NEYM Sessions - Part 2 In which our first miracle occurs
The tradition of New England Yearly
Meeting is to have intergenerational worship on Sunday morning, perhaps a speaker, and a
time of open worship. The intergenerational worship is usually led
by one of the groups within the Yearly Meeting or a particular monthly meeting and it is often programmed in some way or another. This year
the intergenerational worship was led by the Young Friends (High
School age Friends). They introduced us to what they referred to as
“loud worship.” They projected a power point slide with a query
on it. They then displayed in a somewhat random order, the names of
months. When the month of your birthday was called, you were to
stand and give your response to the query. You were to totally
ignore the usual etiquette of speaking in meeting. You should speak
whether or not you felt moved, you should rise and speak, even if
someone else was already speaking, and so on. For the second query,
the selection was by day of the month when your birthday was. The
result was a cacophony of voices, although it was interesting how
many messages you could actually hear.
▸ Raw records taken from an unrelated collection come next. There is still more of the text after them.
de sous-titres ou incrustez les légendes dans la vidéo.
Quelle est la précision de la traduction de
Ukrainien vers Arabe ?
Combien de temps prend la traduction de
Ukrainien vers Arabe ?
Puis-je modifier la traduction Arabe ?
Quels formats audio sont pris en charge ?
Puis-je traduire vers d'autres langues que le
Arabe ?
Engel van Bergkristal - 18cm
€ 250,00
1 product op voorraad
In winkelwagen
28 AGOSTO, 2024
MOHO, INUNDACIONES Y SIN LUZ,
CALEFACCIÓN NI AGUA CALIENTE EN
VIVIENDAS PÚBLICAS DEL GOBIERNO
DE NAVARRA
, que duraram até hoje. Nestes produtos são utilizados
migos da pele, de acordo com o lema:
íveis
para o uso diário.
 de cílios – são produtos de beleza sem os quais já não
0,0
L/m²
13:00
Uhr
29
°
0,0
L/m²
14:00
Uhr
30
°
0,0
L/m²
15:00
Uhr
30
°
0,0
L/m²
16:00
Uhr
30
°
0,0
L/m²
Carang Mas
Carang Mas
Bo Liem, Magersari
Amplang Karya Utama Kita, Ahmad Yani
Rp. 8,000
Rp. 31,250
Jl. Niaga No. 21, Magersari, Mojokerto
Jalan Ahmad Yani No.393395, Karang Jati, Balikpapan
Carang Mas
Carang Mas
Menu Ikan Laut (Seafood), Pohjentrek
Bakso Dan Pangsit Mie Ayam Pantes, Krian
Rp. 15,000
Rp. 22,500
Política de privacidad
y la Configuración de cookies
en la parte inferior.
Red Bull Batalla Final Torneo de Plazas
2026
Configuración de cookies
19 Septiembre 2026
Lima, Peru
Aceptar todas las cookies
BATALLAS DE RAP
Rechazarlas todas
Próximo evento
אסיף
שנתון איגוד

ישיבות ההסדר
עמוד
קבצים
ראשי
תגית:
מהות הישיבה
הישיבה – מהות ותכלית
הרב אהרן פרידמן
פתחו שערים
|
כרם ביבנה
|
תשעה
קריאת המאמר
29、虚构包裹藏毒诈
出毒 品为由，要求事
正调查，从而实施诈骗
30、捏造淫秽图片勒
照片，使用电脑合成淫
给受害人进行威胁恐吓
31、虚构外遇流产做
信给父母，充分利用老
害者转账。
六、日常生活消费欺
Friends followed directions
about as well as they usually do, with several speaking, even when
the prompt was for “Nobody.” During the the second query, that
prompt got someone to recite the first lines of the Emily Dickinson
poem, “I'm Nobody.”
Someone else picked it up and said a few more lines and we ended up
with an antiphonal recitation of the entire poem.
Following this we had a message
delivered by Dikson Santiesteban pastor of Puerto Padre Friends
Church, Cuba Yearly Meeting. He spoke about how the
Cuban people have been able to survive through their difficulties and
his answer was “Solidarity.” He described how, during Hurricane
Ike, many people from the town crowded into the church in Delicias
for shelter, and how everyone, even the Communist Party members,
prayed. He called for solidarity among Friends.
The open worship that followed this
message was the first miracle of the week. It was the most
disciplined Sunday morning Meeting for Worship I have experienced at
NEYM sessions. The messages were well spaced, there were not large
numbers of people standing at once to get the microphone to give a
message, and none of the messages were markedly inappropriate. I
don't know if it was because we have had more experience after last
year's Meetings to Hear God's Call, if it was because everyone had
already had a chance to talk, or if it was the counter example of
having just experienced the loud worship, but it felt like a miracle.
During worship one person spoke about
how she visited Friends in Cuba for the first time when the Soviet
Union had just collapsed the the Russian subsidies to Cuba had
stopped. People were very thin, and she spoke how she saw people
give away their last half cup of rice, because someone else needed it
more. She felt herself convicted by this because she was so often
reluctant to give, even from her surplus. Another Friend spoke about
the need to listen carefully to each other. What was exceptional was
that it came through a person who is very opinionated and often
outspoken. The power of the message came from God speaking through an
unexpected voice.
The official theme of this year's
sessions was 350 Years of New England Friends: Called to Heal a
Broken Earth. The number 350 was doubly significant. Not only was
it the number of years the Yearly Meeting has met. It is also the
parts per million of carbon dioxide in the air that is sustainable
for life as we used to know it on this planet. After lunch, Steve
Chase from Putney, Vt., Meeting gave a plenary presentation on peak
oil, climate change and the transition movement.
This topic could have left us immobilized with despair and
frustration but instead left us with a sense that we were not
powerless and alone in the face of the changes that we are already
encountering.
When we regathered for business in the
evening we approved, through the unity agenda, receiving most of the
committee and staff reports that had been published in the advance
documents, as well as most of our housekeeping minutes. This freed
up time so that we could give greater attention to a few, more major
subjects. The Faith and Practice Revision Committee read to us much
of their proposed chapter on Corporate Discernment. They solicited
comments then and through the week and would bring the chapter back
later for preliminary approval. I will go into more detail about the
discussion in a later post. I will just say that I think it may have
helped us during our later meetings to have heard much of this
material read to us and to be thinking about how we do business.
The first full day and we were beginning to see God moving amongst us.
Blessings,
Will T
Labels: 2011 Sessions, miracles, NEYM, transition movement
2 Comments:
It was an honor to be among you during the 2011 Sessions. And a pleasure to renew friendships with you and so many Friends in New England.
I hadn't thought about how hearing the proposed text on Corporate Discernment read aloud at the beginning could be affecting the work going on throughout the week. It seems likely that you're right.
I'm really appreciating your write-up this year. I know that, for me, this is the point in the week where I moved from fearfulness to hope--maybe not to the trusting place I'd like to go to, but certainly hope.
And it was remarkable, not just how our Sunday morning worship went far better than it often has, but how, when the Faith and Practice chapter was read out, it seemed to me that something happened in our meeting. It felt like we were really gathered, as if the floor of the room were several inches deeper down than I'd remembered it being. And I loved that moment!